A goal like "re-check in 5 min" cannot fire: `next_interval_s` only changes the
sleep, then the unchanged-hash gate skips the AI anyway. Fix: when the decider
sets `next_interval_s`, treat the next beat as a **forced re-decide** that
bypasses the unchanged-hash skip exactly once. The AI opts in, so the
level-triggered default is preserved.
## Deferred — needs design, not a quick patch
- [x] **No fairness across goals (starvation).** One move per tick + "most
important move" means a perpetually-changing high-priority goal can starve the
rest. *Done (visibility, not a hard scheduler):* a `sys-goals` system sensor now
surfaces per-goal staleness (`.detail.goals[id].age_s`), stamped by the executor
whenever a move targets a goal. The prompt tells the decider to prefer the
longest-neglected of comparable ready goals. Ages live in `.detail` only, so
they never wake the loop. This keeps RULE 1 (one move/tick) and "the AI judges
importance" intact — it just gives the AI the data to avoid starving a goal
(note: workers run in parallel, so dispatching a neglected goal doesn't block
the others).
- [x] **Budget breaker fails open for non-pi/claude runners.** Cost metering was
hard-wired to pi/claude NDJSON shapes; a custom runner produced no metered cost,
so `max_daily_usd` silently never tripped. *Done:* (1) a custom runner declares
its cost shape via a per-runner `"cost":{type,pointer,mode}` spec, so any runner
can be metered; (2) fail-closed — if a budget is set but the runner stays
unmetered for `UNMETERED_LIMIT` consecutive runs, the breaker opens and skips
the AI (self-heals when the runner/spec signature changes).
- [x] **Claims are advisory only.** Per-goal duplication was already prevented by
the same-id alive guard in `cmd_start_session`; the real gap was the
resource-level lease being a non-atomic `printf > claims/<name>.json` (a
last-writer-wins TOCTOU race a worker could also just skip). *Done:* added
`looop _ claim <name>` / `looop _ unclaim <name>` — an atomic (`O_EXCL`),
liveness-aware test-and-set that exits non-zero when a LIVE session holds the
lease and reclaims a stale one.

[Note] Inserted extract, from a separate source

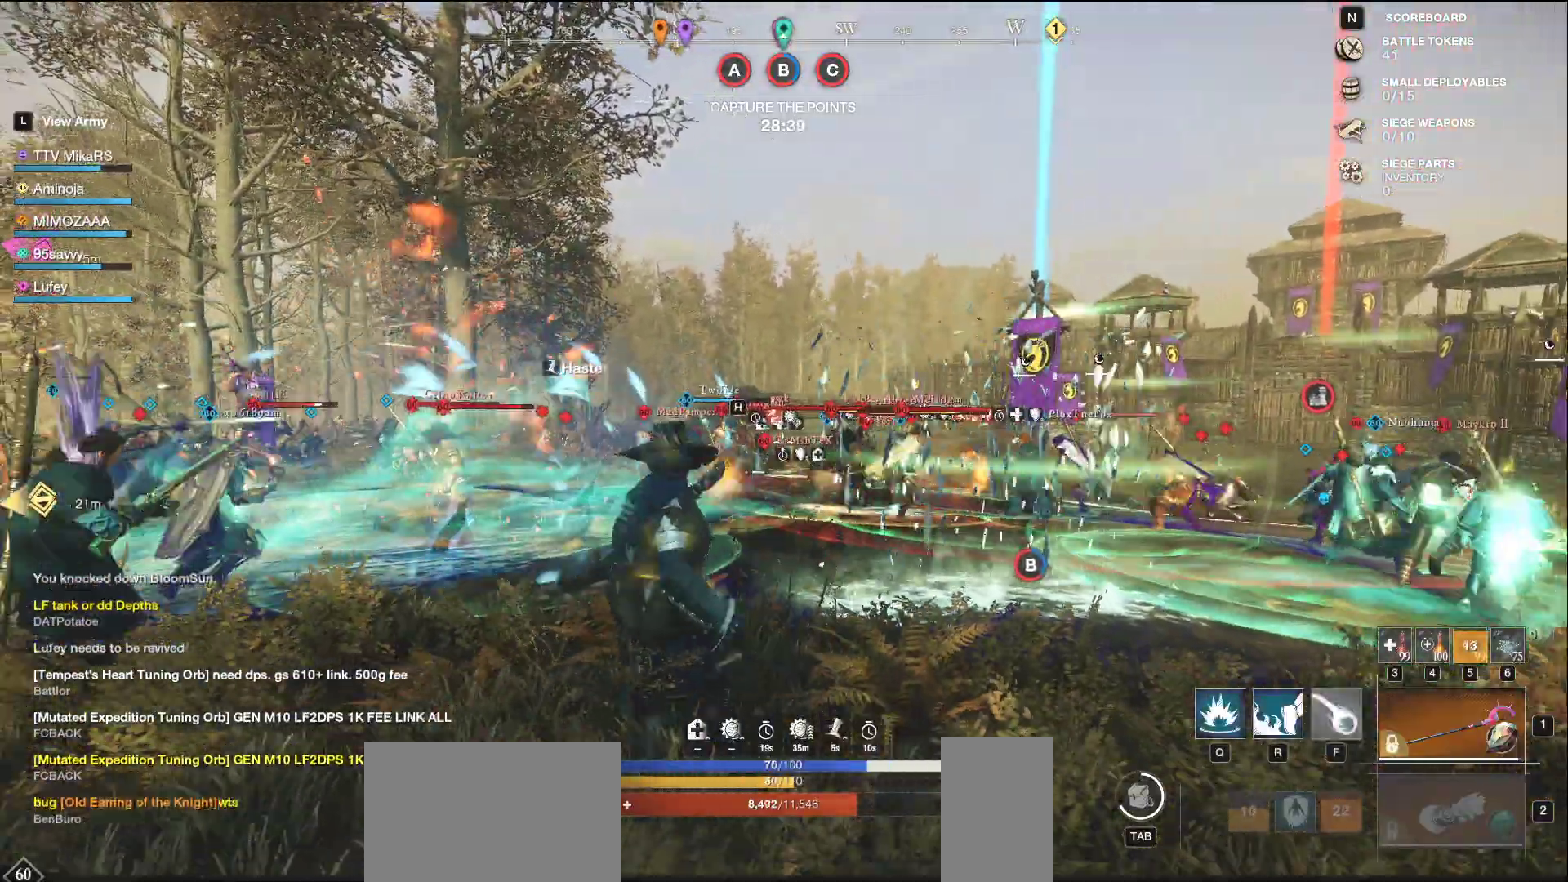
{"keys": ["a", "d", "s"], "mouse": ["left"], "events": [[83, "shift", "down"], [200, "shift", "up"], [367, "mouse_left", "down"], [483, "a", "down"]]}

The worker CONTRACT now uses it instead of raw
file ops, so the lease is a real mutex. (looop still can't pre-know an
arbitrary worker-chosen resource name, so enforcement is at the claim primitive,
not at spawn — which is the right layer.)
- [x] **`current_exe` re-exec fragility.** The detached supervisor re-execs the
running binary; an upgrade / `nix gc` / move during a long-lived pulse could
leave `current_exe` pointing at a stale or deleted inode. Fixed upstream in
babysit 0.12.0 (yusukeshib/babysit#30): the supervisor re-exec prefers
`/proc/self/exe` on Linux (the kernel keeps it valid even after the binary is
replaced/unlinked) and exposes `Babysit::with_supervisor_exe` for an embedder
to pin a stable path. looop consumes it by bumping the dependency; on Linux the
pulse now survives its own binary being upgraded mid-run. (macOS has no
`/proc/self/exe` equivalent, so it keeps `current_exe()` — an inherent OS limit,
mitigated in practice by nix GC rooting live processes' executables.)
- [x] **Single-instance lock liveness.** Replaced the mkdir-lock + PID-liveness
check with a `flock(2)` on `<data>/.lock/lock`: the kernel releases it when the
pulse dies for any reason, so there is no stale lock to reclaim and no PID-reuse
false positive that could wedge the next start. `looop status` reads liveness
the same way. (NFS, where flock is unreliable, remains a caveat.)
- [x] **`content_hash` is a hand-rolled FNV-style hash** — *won't fix (the current
choice is correct).* It's used only for change-detection (`world_hash` vs the
last beat), not security; a 128-bit FNV-1a collision is astronomically unlikely
and self-heals on the next real change. Crucially it must stay STABLE across
restarts/upgrades because `.last-tick-hash` is persisted — std `DefaultHasher`
(SipHash) has no cross-version stability guarantee, and pulling in `sha2`/etc.
is an unnecessary dependency for zero benefit. The bespoke FNV is the right call.
---
## Out of scope (deliberately not addressed here)
The original review's **security** findings were set aside by request and remain
open: `run_shell` executes an LLM-chosen command with no gate; the decider can
rewrite its own guardrails via `write_playbook`; the default runner bypasses
permission prompts. Track these separately if/when security is in scope.